I would argue that MLB is better served with a Goliath. It intensifies fan reaction. Think about the Yankees at the turn of this century. Their star collection and rising payrolls focused love and hate on them. And that is great for a sport. You want extreme emotions. Indifference is the enemy.

I know the immediate argument is that without a salary cap, teams could just buy championships. But the four-time champion Yankees of 1996-2000 were at times not the highest-payroll team in the sport and even when they were up top, they had yet to run and hide financially from the competition.

When they did so, the Yankees stopped winning titles. And those Yankee champions were unique, not easily duplicated, even by the wildest spenders. They had not just talent and depth. They buttressed that with a self-confidence and belief in one another that particularly steeled them in the postseason. Since the Yankee three-peat concluded in 2000, the Yankees have won one championship and no team has repeated in this century.

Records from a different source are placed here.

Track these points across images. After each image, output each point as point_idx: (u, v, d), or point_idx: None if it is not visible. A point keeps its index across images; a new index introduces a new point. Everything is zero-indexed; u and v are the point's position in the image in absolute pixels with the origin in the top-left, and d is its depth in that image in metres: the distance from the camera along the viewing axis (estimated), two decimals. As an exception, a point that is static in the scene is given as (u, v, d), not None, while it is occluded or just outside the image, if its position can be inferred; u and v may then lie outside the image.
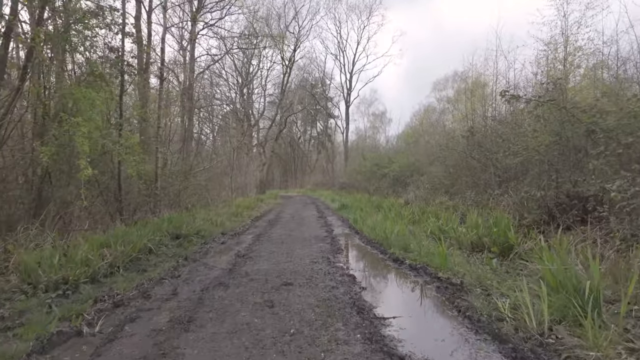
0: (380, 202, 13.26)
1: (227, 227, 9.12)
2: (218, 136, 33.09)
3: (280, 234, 7.96)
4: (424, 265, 4.66)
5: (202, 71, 22.14)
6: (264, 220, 10.83)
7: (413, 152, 16.25)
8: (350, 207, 13.23)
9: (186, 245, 6.54)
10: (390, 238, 6.24)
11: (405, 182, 14.40)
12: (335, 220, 10.95)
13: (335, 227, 9.18)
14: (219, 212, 11.10)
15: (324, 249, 6.16)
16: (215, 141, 28.88)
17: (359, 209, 11.99)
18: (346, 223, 10.02)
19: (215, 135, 29.46)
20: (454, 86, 49.87)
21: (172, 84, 18.53)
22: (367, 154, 22.48)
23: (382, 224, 7.59)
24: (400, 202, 12.31)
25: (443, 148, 11.08)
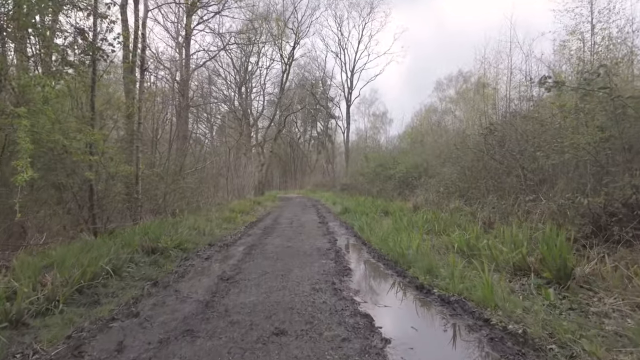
0: (386, 206, 12.14)
1: (217, 236, 7.98)
2: (216, 136, 32.05)
3: (276, 246, 6.83)
4: (460, 299, 3.52)
5: (197, 67, 21.05)
6: (259, 227, 9.70)
7: (419, 152, 15.12)
8: (354, 211, 12.10)
9: (162, 262, 5.40)
10: (407, 254, 5.10)
11: (413, 185, 13.27)
12: (338, 227, 9.82)
13: (338, 237, 8.05)
14: (210, 217, 9.97)
15: (328, 268, 5.03)
16: (213, 141, 27.79)
17: (363, 214, 10.86)
18: (350, 231, 8.89)
19: (213, 135, 28.38)
20: (457, 86, 48.96)
21: (167, 81, 17.45)
22: (370, 154, 21.35)
23: (394, 235, 6.45)
24: (409, 207, 11.18)
25: (457, 147, 9.95)
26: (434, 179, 11.23)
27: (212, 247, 6.86)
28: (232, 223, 9.91)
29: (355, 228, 8.99)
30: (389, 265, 5.13)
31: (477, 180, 9.20)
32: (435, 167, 11.70)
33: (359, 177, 19.77)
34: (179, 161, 12.00)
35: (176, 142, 13.15)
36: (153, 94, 11.64)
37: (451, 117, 45.02)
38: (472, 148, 9.20)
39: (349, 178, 26.25)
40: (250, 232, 8.78)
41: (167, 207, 9.74)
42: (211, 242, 7.27)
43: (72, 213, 7.34)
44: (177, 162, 12.10)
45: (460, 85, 48.39)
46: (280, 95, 27.12)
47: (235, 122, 28.09)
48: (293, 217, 12.12)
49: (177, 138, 15.60)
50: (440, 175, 10.85)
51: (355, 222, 10.05)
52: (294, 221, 10.94)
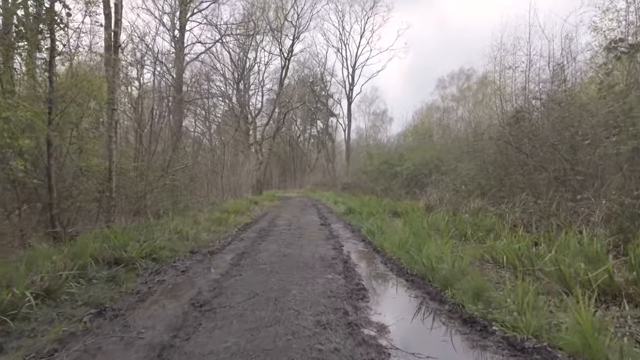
0: (394, 205, 10.95)
1: (202, 241, 6.77)
2: (215, 134, 30.79)
3: (271, 254, 5.62)
4: (542, 346, 2.32)
5: (192, 60, 19.83)
6: (253, 230, 8.49)
7: (428, 148, 13.92)
8: (359, 212, 10.90)
9: (123, 277, 4.18)
10: (439, 268, 3.90)
11: (422, 183, 12.07)
12: (342, 229, 8.62)
13: (344, 241, 6.85)
14: (198, 218, 8.76)
15: (336, 286, 3.83)
16: (212, 140, 26.54)
17: (370, 214, 9.66)
18: (357, 235, 7.69)
19: (212, 133, 27.10)
20: (459, 83, 47.87)
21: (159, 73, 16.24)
22: (374, 151, 20.15)
23: (414, 241, 5.25)
24: (420, 207, 9.98)
25: (477, 139, 8.76)
26: (449, 176, 10.04)
27: (194, 255, 5.65)
28: (223, 225, 8.69)
29: (362, 231, 7.79)
30: (416, 283, 3.92)
31: (501, 176, 8.01)
32: (449, 163, 10.51)
33: (362, 176, 18.57)
34: (166, 157, 10.78)
35: (169, 138, 11.94)
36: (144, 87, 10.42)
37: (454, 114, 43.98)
38: (496, 140, 8.01)
39: (350, 177, 25.06)
40: (243, 236, 7.56)
41: (150, 207, 8.52)
42: (194, 248, 6.06)
43: (32, 216, 6.13)
44: (164, 157, 10.88)
45: (462, 83, 47.57)
46: (279, 91, 25.91)
47: (233, 119, 26.88)
48: (292, 218, 10.91)
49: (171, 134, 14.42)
50: (455, 172, 9.66)
51: (361, 223, 8.85)
52: (293, 223, 9.73)
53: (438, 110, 44.01)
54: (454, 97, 46.85)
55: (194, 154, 12.60)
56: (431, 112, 42.42)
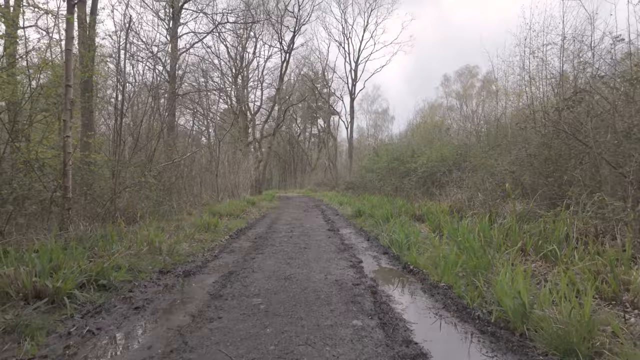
0: (411, 207, 9.40)
1: (181, 254, 5.21)
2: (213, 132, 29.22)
3: (268, 276, 4.08)
4: None
5: (185, 50, 18.28)
6: (247, 238, 6.93)
7: (445, 143, 12.36)
8: (370, 214, 9.37)
9: (34, 324, 2.63)
10: (534, 314, 2.35)
11: (441, 181, 10.52)
12: (355, 236, 7.08)
13: (361, 254, 5.32)
14: (181, 224, 7.21)
15: (372, 349, 2.29)
16: (209, 137, 24.95)
17: (385, 218, 8.12)
18: (376, 244, 6.15)
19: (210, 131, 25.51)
20: (464, 81, 46.37)
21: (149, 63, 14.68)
22: (383, 146, 18.59)
23: (468, 260, 3.71)
24: (444, 208, 8.42)
25: (520, 128, 7.22)
26: (477, 174, 8.49)
27: (164, 277, 4.10)
28: (211, 231, 7.13)
29: (382, 240, 6.25)
30: (506, 341, 2.37)
31: (549, 172, 6.47)
32: (477, 158, 8.95)
33: (368, 174, 17.02)
34: (147, 152, 9.23)
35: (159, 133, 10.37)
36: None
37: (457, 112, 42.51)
38: (547, 127, 6.46)
39: (354, 176, 23.53)
40: (234, 247, 6.00)
41: (125, 210, 6.96)
42: (166, 266, 4.51)
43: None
44: (147, 153, 9.34)
45: (467, 80, 46.09)
46: (279, 86, 24.36)
47: (231, 115, 25.35)
48: (294, 222, 9.35)
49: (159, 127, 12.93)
50: (485, 169, 8.11)
51: (377, 229, 7.33)
52: (296, 228, 8.18)
53: (441, 108, 42.64)
54: (458, 95, 45.53)
55: (183, 150, 11.04)
56: (434, 110, 40.99)
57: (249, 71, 26.47)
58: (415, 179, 11.45)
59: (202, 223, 7.24)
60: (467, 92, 44.58)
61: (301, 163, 46.36)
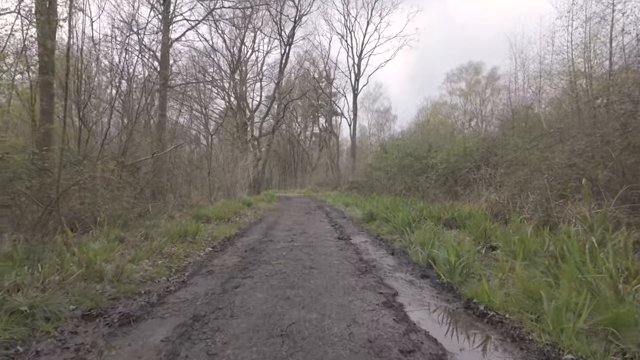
0: (435, 210, 7.77)
1: (131, 281, 3.56)
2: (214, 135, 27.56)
3: (254, 329, 2.44)
4: None
5: (177, 38, 16.63)
6: (235, 251, 5.29)
7: (469, 135, 10.72)
8: (386, 217, 7.75)
9: None
10: None
11: (467, 179, 8.89)
12: (373, 248, 5.43)
13: (392, 279, 3.69)
14: (151, 232, 5.57)
15: None
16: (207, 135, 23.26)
17: (404, 223, 6.50)
18: (404, 260, 4.52)
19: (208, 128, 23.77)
20: (468, 78, 44.77)
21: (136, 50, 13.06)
22: (394, 142, 16.95)
23: (624, 314, 2.08)
24: (478, 211, 6.77)
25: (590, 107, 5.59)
26: (519, 170, 6.85)
27: (81, 331, 2.47)
28: (189, 242, 5.48)
29: (411, 254, 4.62)
30: None
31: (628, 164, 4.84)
32: (517, 150, 7.29)
33: (375, 173, 15.38)
34: (118, 144, 7.60)
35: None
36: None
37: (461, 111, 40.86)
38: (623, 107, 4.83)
39: (358, 175, 21.89)
40: (214, 266, 4.36)
41: (75, 215, 5.31)
42: (98, 305, 2.87)
43: None
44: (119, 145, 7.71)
45: (471, 77, 44.47)
46: (279, 80, 22.72)
47: (228, 110, 23.74)
48: (295, 228, 7.71)
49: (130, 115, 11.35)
50: (531, 163, 6.46)
51: (403, 239, 5.71)
52: (297, 236, 6.53)
53: (445, 106, 40.99)
54: (462, 92, 43.89)
55: (162, 143, 9.36)
56: (437, 109, 39.36)
57: (247, 66, 24.85)
58: (434, 177, 9.81)
59: (177, 231, 5.59)
60: (471, 89, 42.99)
61: (302, 162, 44.73)
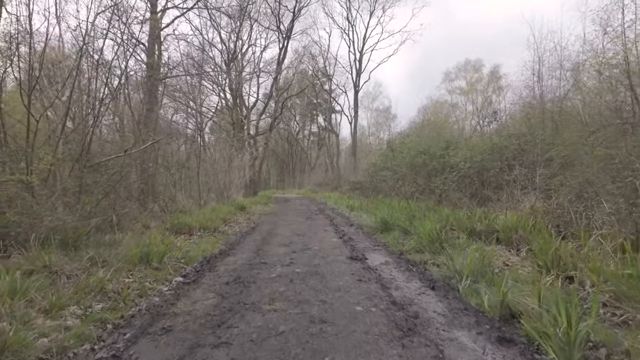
0: (462, 218, 6.33)
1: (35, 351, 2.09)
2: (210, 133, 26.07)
3: None
4: None
5: (167, 25, 15.10)
6: (213, 284, 3.80)
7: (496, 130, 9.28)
8: (405, 228, 6.31)
9: None
10: None
11: (497, 182, 7.47)
12: (403, 278, 3.95)
13: (458, 349, 2.23)
14: (106, 253, 4.08)
15: None
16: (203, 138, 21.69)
17: (432, 235, 5.06)
18: (459, 305, 3.05)
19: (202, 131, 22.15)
20: (468, 76, 43.44)
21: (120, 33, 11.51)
22: (401, 138, 15.51)
23: None
24: (524, 221, 5.31)
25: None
26: (573, 170, 5.42)
27: None
28: (151, 269, 3.99)
29: (468, 295, 3.17)
30: None
31: None
32: (574, 148, 5.86)
33: (382, 173, 13.94)
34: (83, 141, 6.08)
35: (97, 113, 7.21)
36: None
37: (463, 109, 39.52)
38: None
39: (360, 175, 20.46)
40: (176, 315, 2.87)
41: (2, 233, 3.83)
42: None
43: None
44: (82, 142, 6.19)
45: (471, 76, 43.13)
46: (277, 74, 21.23)
47: (226, 110, 22.23)
48: (295, 241, 6.22)
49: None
50: (597, 161, 5.03)
51: (431, 262, 4.29)
52: (298, 254, 5.04)
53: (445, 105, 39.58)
54: (462, 91, 42.52)
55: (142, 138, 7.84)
56: (438, 107, 37.98)
57: (243, 62, 23.30)
58: (455, 178, 8.37)
59: (137, 253, 4.09)
60: (472, 87, 41.66)
61: (300, 162, 43.24)
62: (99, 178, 6.25)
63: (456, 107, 39.71)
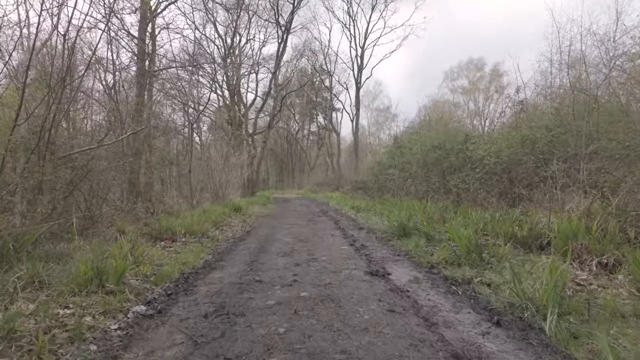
0: (495, 221, 5.29)
1: None
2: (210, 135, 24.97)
3: None
4: None
5: (157, 13, 14.01)
6: (185, 319, 2.72)
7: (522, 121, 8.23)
8: (428, 233, 5.26)
9: None
10: None
11: (530, 178, 6.42)
12: (449, 305, 2.85)
13: None
14: (50, 270, 3.00)
15: None
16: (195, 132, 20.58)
17: (470, 244, 3.99)
18: (546, 349, 1.98)
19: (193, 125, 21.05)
20: (470, 75, 42.49)
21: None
22: (409, 134, 14.46)
23: None
24: (576, 225, 4.23)
25: None
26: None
27: None
28: (101, 295, 2.91)
29: (563, 343, 2.09)
30: None
31: None
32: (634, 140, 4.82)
33: (389, 171, 12.87)
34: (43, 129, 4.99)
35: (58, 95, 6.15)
36: None
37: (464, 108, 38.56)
38: None
39: (363, 174, 19.41)
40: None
41: None
42: None
43: None
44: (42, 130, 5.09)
45: (473, 75, 42.16)
46: (276, 69, 20.16)
47: (225, 109, 21.15)
48: (297, 248, 5.14)
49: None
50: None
51: (478, 279, 3.22)
52: (302, 269, 3.96)
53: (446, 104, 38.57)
54: (464, 90, 41.54)
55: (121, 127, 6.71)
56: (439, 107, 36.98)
57: (241, 57, 22.21)
58: (478, 175, 7.30)
59: (87, 269, 3.00)
60: (474, 86, 40.71)
61: (299, 162, 42.15)
62: (61, 174, 5.17)
63: (458, 106, 38.73)
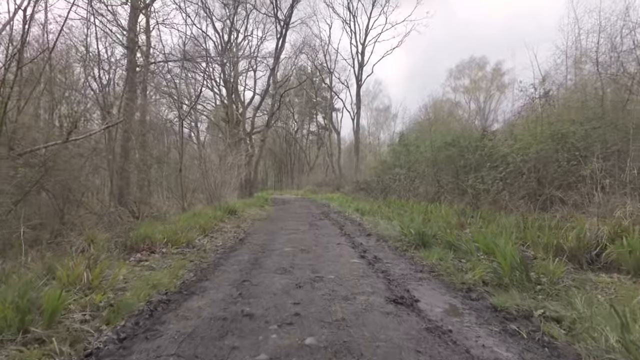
0: (530, 229, 4.43)
1: None
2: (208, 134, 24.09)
3: None
4: None
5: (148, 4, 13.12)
6: (151, 359, 1.85)
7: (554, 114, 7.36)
8: (454, 244, 4.41)
9: None
10: None
11: (564, 178, 5.56)
12: (516, 358, 2.02)
13: None
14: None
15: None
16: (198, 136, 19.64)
17: (512, 260, 3.13)
18: None
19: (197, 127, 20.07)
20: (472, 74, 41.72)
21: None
22: (420, 131, 13.61)
23: None
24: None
25: None
26: None
27: None
28: (28, 341, 2.05)
29: None
30: None
31: None
32: None
33: (394, 171, 12.01)
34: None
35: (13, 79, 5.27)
36: None
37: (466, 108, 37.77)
38: None
39: (365, 174, 18.54)
40: None
41: None
42: None
43: None
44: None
45: (475, 73, 41.38)
46: (274, 65, 19.28)
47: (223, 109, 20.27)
48: (298, 265, 4.26)
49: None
50: None
51: (540, 313, 2.29)
52: (306, 295, 3.07)
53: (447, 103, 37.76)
54: (466, 89, 40.76)
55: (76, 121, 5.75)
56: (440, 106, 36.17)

Eight different organizations have won the last eight titles and the last two teams to have the highest Opening Day payroll and win it all were the 2009 Yankees and the 2018 Red Sox. The biggest payroll wins far less often than perception.

Steve Cohen
Steve Cohen is MLB’s much-needed villain.
Mets.com

The Mets entered the weekend with a payroll for luxury tax purposes at a major league-high $286 million (Spotrac). In the recently completed collective bargaining agreement, MLB owners and players agreed to a never-used-before fourth tax threshold at $290 million that quickly became known as the Cohen Tax – including by Cohen.

He has suggested the team might go over that level. And the more outrage that brings in Miami and Washington and Atlanta, the better for baseball. It is great to have a villain. Something to shoot for. Something to boo at. There is not a lot of national interest in baseball. It is such a local sport. But villainy is national.